* _Aim of the task_: Keep the pictures out while you transcribe the listing below exactly.

::::::::::

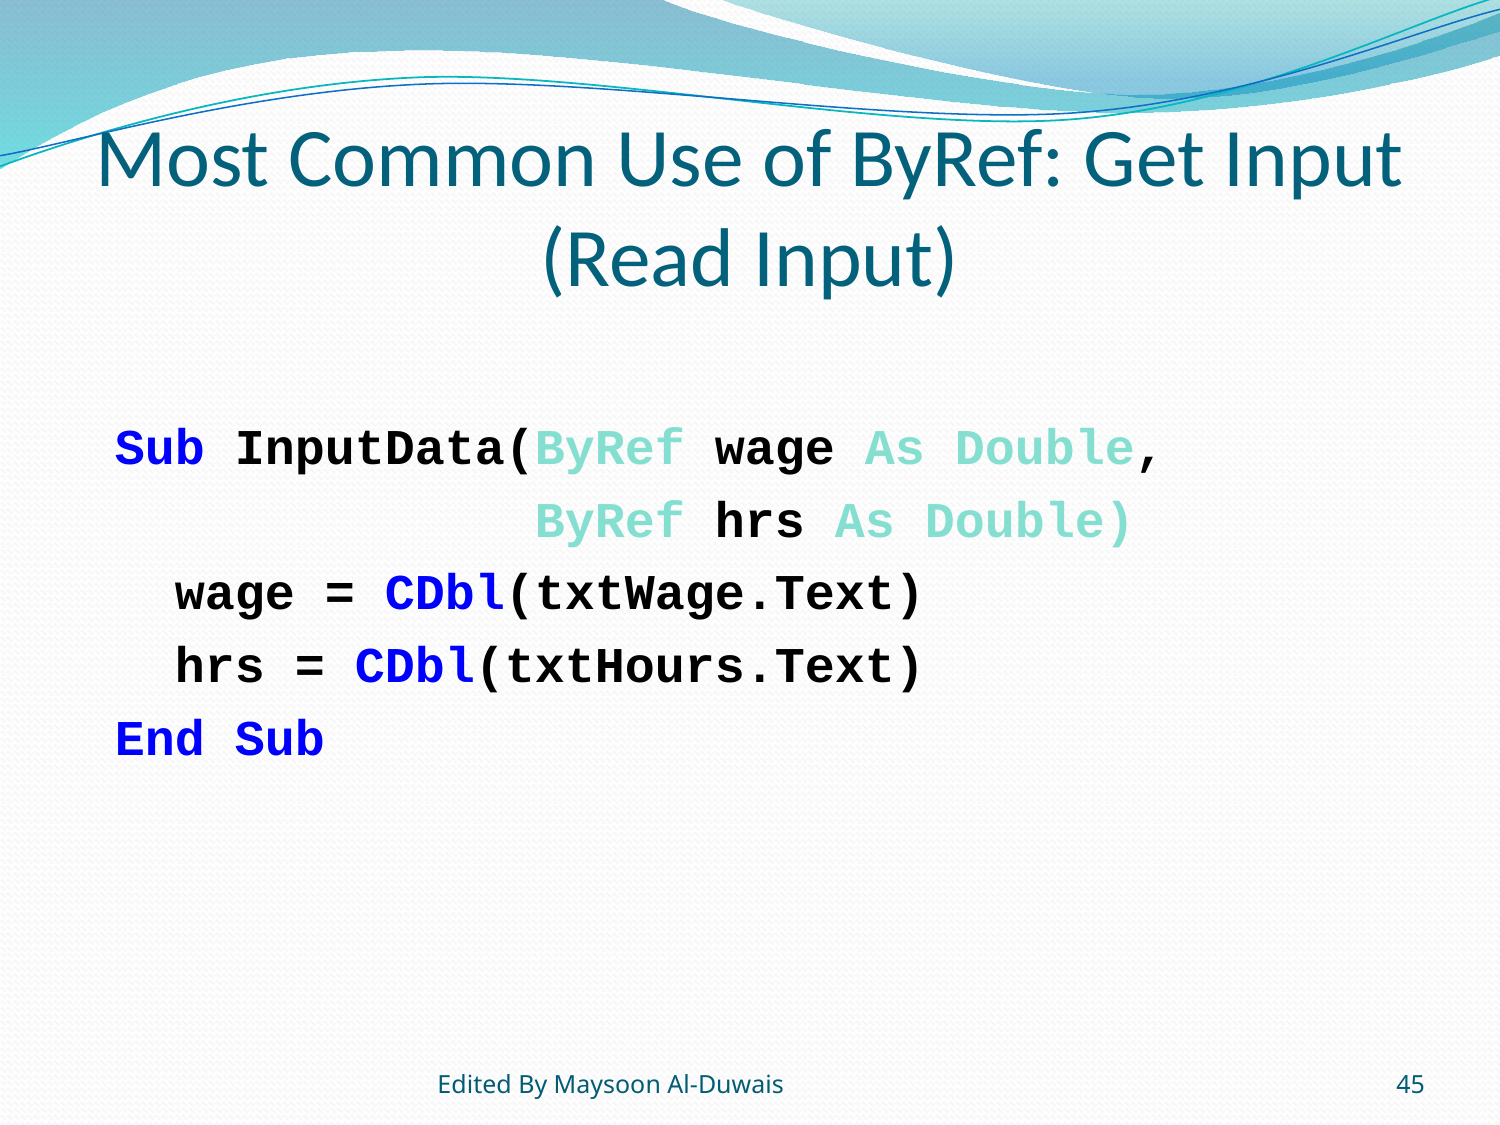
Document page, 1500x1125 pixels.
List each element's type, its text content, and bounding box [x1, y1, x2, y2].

footer Edited By Maysoon Al-Duwais [437, 1042, 988, 1103]
title Most Common Use of ByRef: Get Input (Read Input) [75, 115, 1425, 303]
list Sub InputData(ByRef wage As Double, ByRef hrs As Double) wage = CDbl(txtWage.Text) hrs = CDbl(txtHours.Text) End Sub [99, 324, 1469, 1006]
slide_number 45 [1299, 1042, 1425, 1103]
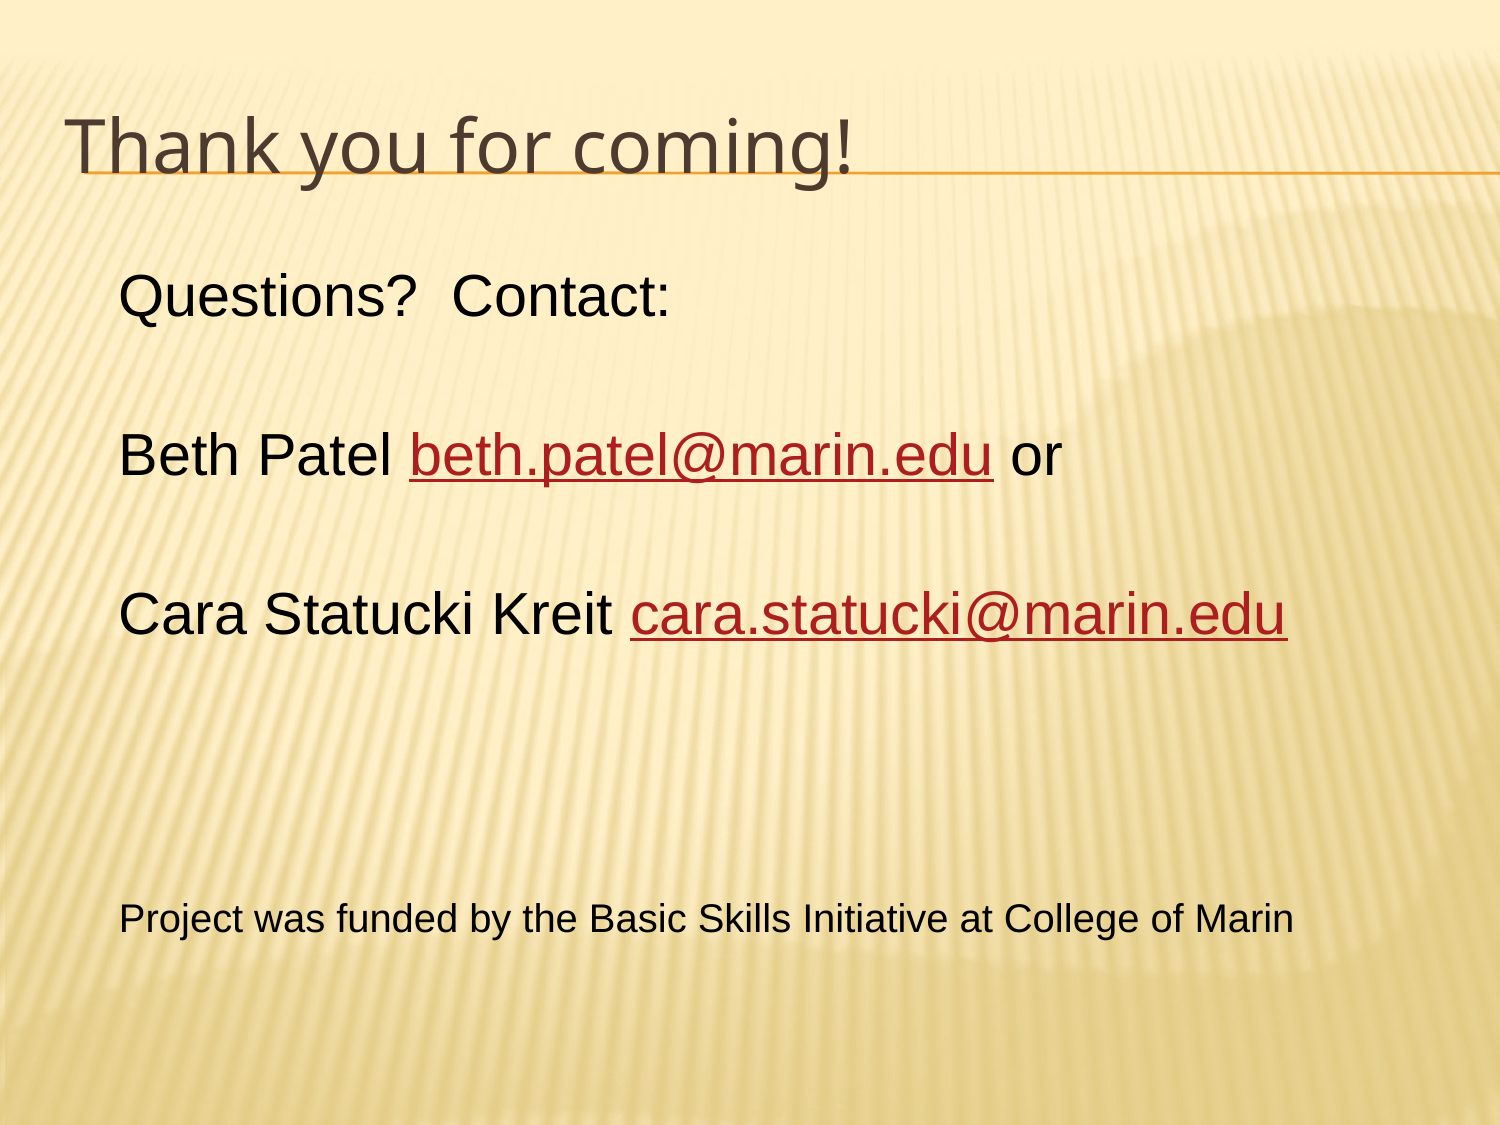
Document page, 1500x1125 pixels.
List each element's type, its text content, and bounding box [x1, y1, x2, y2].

title Thank you for coming! [50, 75, 1475, 213]
list Questions? Contact: Beth Patel beth.patel@marin.edu or Cara Statucki Kreit cara.statucki@marin.edu Project was funded by the Basic Skills Initiative at College of Marin [50, 254, 1475, 998]
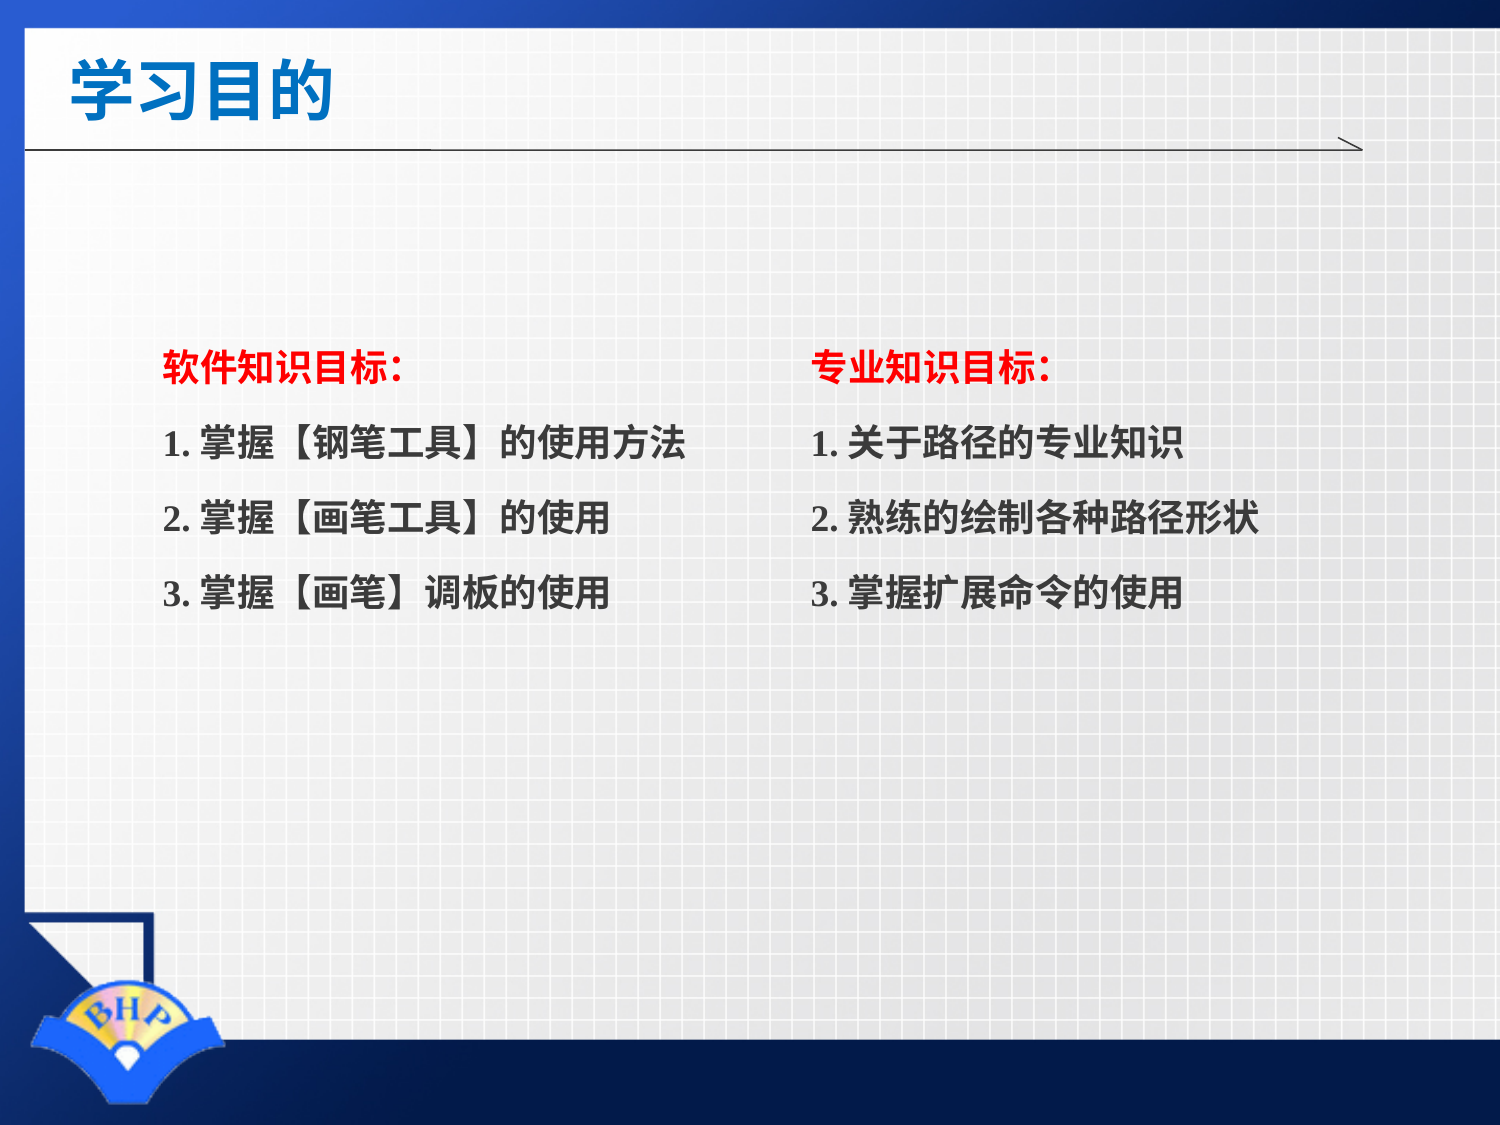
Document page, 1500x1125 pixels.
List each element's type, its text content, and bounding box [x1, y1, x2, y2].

text_box 专业知识目标： 1.关于路径的专业知识 2.熟练的绘制各种路径形状 3.掌握扩展命令的使用 [795, 314, 1384, 697]
text_box 软件知识目标： 1.掌握【钢笔工具】的使用方法 2.掌握【画笔工具】的使用 3.掌握【画笔】调板的使用 [147, 314, 774, 622]
picture [0, 0, 1500, 1125]
title 学习目的 [53, 42, 1316, 136]
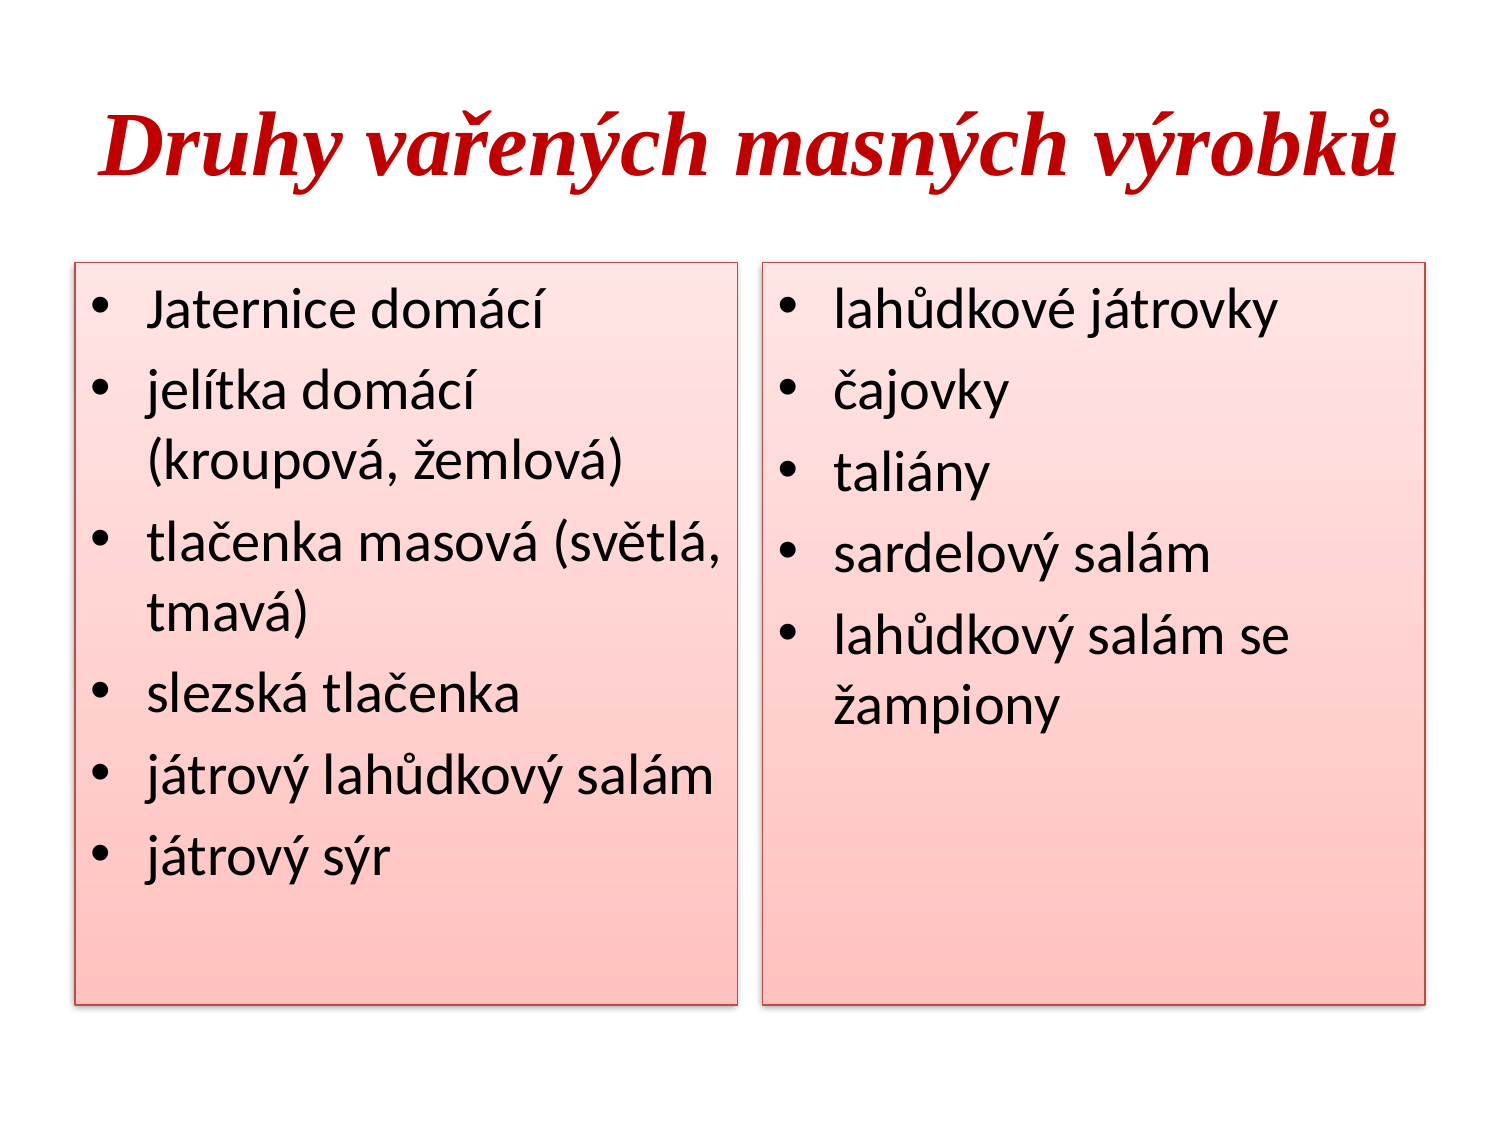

::::::::::

* _Answer to this exercise_:
Document page, 1500x1125 pixels.
List each element's type, its text content, and bounding box [x1, y1, x2, y2].

footer Edited By Maysoon Al-Duwais [437, 1042, 988, 1103]
title Most Common Use of ByRef: Get Input (Read Input) [75, 115, 1425, 303]
list Sub InputData(ByRef wage As Double, ByRef hrs As Double) wage = CDbl(txtWage.Text) hrs = CDbl(txtHours.Text) End Sub [99, 324, 1469, 1006]
slide_number 45 [1299, 1042, 1425, 1103]
Document page, 1500x1125 pixels.
List each element's type, its text content, and bounding box [x1, y1, x2, y2].

title Thank you for coming! [50, 75, 1475, 213]
list Questions? Contact: Beth Patel beth.patel@marin.edu or Cara Statucki Kreit cara.statucki@marin.edu Project was funded by the Basic Skills Initiative at College of Marin [50, 254, 1475, 998]
Document page, 1500x1125 pixels.
List each element's type, its text content, and bounding box [x1, y1, x2, y2].

text_box 专业知识目标： 1.关于路径的专业知识 2.熟练的绘制各种路径形状 3.掌握扩展命令的使用 [795, 314, 1384, 697]
text_box 软件知识目标： 1.掌握【钢笔工具】的使用方法 2.掌握【画笔工具】的使用 3.掌握【画笔】调板的使用 [147, 314, 774, 622]
picture [0, 0, 1500, 1125]
title 学习目的 [53, 42, 1316, 136]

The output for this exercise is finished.